Feeling embraced to communicate SRH issues was found to be significantly associated with parental communication on SRH issues. Study participants who feel embraced were less likely to discuss SRH issues with partners compared with counterparts (AOR = 0.31, 95% CI (0.17, 0.56)). This finding indicated that parents are not open to their children in discussion related to SRH which leads young people to feel embraced in discussion of sexual related issues. The finding of this study is consistent with studies conducted in Hawassa, Ethiopia [23] and Johannesburg, South Africa [21]. In the same manner, family size where the study participants live was found to be significantly associated with discussion on SRH issues. The odds of having communication on SRH issue were found to be 2.46 times higher among participants live in family of < 5 compared with counterparts (AOR = 2.46, 95% CI (1.25, 4.84)). The finding of this study indicated that those parents with small family size had better chance of discussing SRH issues with their children. Poor parental communication is barrier for discussion related to SRH issues [24].

Participants who had positive belief about the importance of communication on SRH issues were 10.83 times more likely to discuss on SRH issues compared to counterparts (AOR = 10.83, 95% CI (5.07, 23.17)). The finding of this study is similar with a previous study conducted in Woldia, Northeastern Ethiopia [9]. The finding of our study implied that young people are not open enough to discuss about SRH issues due to poor understanding of the significance of discussion. Likewise, family condition was found to be statistically significant with discussion on SRH issues. The odds of discussing on SRH issues were found to be lower among participants who live with mother/father compared with those who live alone (AOR = 0.15, 95% CI (0.06, 0.36)).
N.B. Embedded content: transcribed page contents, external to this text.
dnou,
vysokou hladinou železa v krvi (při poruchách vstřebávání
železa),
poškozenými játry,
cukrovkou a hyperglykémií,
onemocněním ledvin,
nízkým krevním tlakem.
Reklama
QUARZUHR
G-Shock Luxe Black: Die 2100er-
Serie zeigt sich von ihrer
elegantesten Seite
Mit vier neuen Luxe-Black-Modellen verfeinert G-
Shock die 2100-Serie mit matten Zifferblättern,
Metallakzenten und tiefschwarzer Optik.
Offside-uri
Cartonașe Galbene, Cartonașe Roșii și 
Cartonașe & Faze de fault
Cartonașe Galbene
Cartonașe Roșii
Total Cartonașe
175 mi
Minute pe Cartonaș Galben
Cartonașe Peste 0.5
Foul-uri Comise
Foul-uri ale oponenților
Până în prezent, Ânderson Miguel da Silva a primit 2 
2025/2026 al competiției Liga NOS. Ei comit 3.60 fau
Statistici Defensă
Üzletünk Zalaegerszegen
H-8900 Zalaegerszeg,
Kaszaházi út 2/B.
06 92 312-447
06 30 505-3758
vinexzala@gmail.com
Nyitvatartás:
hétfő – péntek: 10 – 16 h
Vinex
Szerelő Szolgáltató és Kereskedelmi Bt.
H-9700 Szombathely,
This finding indicated that those who live alone had better decision making power, being open and have confidence with regards to SRH issues [22]. Skills related to social and emotional competence promote positive social development which assists youth in developing close friendships and having positive peer relations [25].
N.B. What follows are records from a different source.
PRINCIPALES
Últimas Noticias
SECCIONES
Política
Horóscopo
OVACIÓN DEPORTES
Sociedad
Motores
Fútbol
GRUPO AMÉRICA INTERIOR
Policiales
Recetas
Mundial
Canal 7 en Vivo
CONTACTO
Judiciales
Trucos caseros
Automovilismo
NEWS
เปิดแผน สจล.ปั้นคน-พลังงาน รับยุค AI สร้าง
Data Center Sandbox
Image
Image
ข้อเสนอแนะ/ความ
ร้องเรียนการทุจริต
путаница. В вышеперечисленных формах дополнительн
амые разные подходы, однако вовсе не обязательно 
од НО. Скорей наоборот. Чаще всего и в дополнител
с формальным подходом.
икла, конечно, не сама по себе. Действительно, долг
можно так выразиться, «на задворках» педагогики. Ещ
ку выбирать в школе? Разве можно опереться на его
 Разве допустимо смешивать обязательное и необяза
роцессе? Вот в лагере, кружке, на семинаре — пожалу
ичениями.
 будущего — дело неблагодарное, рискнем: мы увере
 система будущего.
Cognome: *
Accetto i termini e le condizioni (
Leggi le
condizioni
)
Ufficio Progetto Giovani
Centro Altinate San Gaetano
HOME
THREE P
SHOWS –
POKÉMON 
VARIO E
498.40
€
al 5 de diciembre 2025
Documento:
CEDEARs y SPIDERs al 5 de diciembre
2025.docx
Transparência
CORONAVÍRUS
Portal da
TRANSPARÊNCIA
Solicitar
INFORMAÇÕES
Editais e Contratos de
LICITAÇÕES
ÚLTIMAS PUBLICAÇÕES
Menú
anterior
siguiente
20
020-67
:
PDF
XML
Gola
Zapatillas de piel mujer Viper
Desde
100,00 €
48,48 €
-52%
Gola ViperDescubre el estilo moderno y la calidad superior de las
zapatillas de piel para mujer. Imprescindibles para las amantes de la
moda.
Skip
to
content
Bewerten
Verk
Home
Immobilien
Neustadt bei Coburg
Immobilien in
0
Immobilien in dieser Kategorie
Conclusion and recommendation

The magnitude of discussion on SRH issues was found to be low. Participants’ grade, feel embraced to discuss SRH, family size, believe on importance of discussion on SRH issues, and family condition of the participants were found to be significantly associated with discussion on SRH. Health education shall be given to preparatory school students on importance of discussion on SRH issues and related consequences of risky sexual behaviors.

Limitations of the study

The study was conducted at facility level which could not be generalized for the general youth population. Cross-sectional study design was used which might affect cause effect relationship. Structured and pretested tool was used for data collection which could be taken as a strength.